-- Instructions to follow --
Turn the lines of the data into a Markdown table with columns named Row and Text, starting at the line that contains "Answer users questions" and ending at the last line of the data, both included. Leave out blank lines.

-- Supplied material --
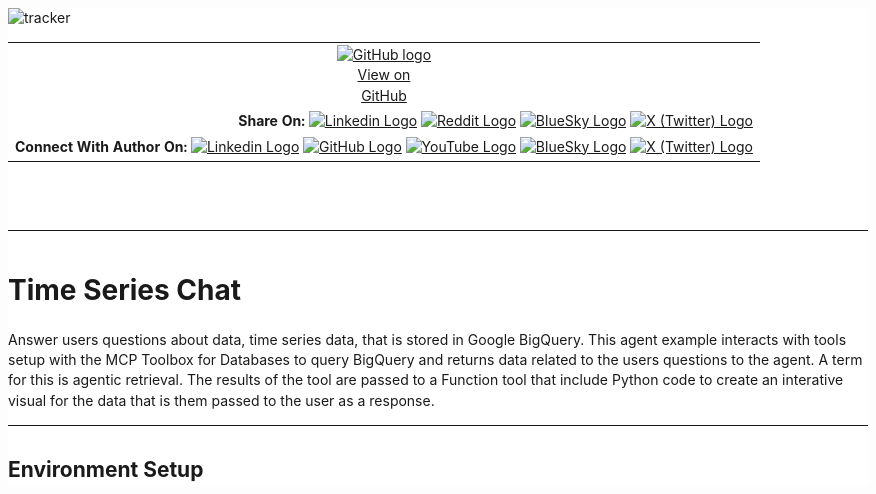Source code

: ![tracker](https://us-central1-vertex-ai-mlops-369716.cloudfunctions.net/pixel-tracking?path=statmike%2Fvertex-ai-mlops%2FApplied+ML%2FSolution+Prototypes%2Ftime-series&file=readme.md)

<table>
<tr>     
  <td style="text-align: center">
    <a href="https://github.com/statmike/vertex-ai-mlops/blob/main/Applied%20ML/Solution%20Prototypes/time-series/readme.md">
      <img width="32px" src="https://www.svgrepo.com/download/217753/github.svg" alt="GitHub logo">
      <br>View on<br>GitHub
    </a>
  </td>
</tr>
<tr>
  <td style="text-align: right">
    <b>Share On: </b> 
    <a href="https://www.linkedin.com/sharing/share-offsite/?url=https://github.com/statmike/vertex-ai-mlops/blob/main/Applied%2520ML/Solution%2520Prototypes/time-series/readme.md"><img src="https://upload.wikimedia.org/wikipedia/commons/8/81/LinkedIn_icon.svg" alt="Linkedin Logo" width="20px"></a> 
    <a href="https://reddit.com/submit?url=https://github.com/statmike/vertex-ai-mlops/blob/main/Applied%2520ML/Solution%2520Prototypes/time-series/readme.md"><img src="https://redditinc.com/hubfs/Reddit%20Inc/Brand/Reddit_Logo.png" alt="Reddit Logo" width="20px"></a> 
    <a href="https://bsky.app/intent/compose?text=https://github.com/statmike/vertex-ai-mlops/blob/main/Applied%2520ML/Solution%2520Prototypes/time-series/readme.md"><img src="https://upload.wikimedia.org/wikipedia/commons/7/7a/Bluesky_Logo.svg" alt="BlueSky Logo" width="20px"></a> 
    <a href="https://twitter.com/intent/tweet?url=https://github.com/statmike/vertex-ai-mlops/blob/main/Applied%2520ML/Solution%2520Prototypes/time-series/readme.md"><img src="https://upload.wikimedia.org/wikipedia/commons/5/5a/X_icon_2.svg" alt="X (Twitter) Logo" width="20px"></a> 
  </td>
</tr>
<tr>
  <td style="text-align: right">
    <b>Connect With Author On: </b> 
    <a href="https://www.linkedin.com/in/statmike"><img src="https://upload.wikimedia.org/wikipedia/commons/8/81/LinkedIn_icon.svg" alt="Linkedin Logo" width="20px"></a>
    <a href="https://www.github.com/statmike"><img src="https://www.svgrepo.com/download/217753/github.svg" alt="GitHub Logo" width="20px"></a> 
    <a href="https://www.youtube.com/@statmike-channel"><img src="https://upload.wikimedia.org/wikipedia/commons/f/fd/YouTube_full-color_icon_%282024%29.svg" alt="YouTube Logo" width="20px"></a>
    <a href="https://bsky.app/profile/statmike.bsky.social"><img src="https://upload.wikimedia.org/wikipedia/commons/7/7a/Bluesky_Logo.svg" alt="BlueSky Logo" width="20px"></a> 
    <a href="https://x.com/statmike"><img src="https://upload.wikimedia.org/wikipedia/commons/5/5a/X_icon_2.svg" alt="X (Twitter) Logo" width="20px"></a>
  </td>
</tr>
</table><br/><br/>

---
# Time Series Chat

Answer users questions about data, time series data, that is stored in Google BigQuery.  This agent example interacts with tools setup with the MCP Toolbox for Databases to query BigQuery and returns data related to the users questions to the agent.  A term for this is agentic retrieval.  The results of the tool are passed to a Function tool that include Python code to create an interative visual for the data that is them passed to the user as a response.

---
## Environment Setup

-- Response for this exercise --
| Row | Text |
|---|---|
| 1 | Answer users questions about data, time series data, that is stored in Google BigQuery.  This agent example interacts with tools setup with the MCP Toolbox for Databases to query BigQuery and returns data related to the users questions to the agent.  A term for this is agentic retrieval.  The results of the tool are passed to a Function tool that include Python code to create an interative visual for the data that is them passed to the user as a response. |
| 2 | --- |
| 3 | ## Environment Setup |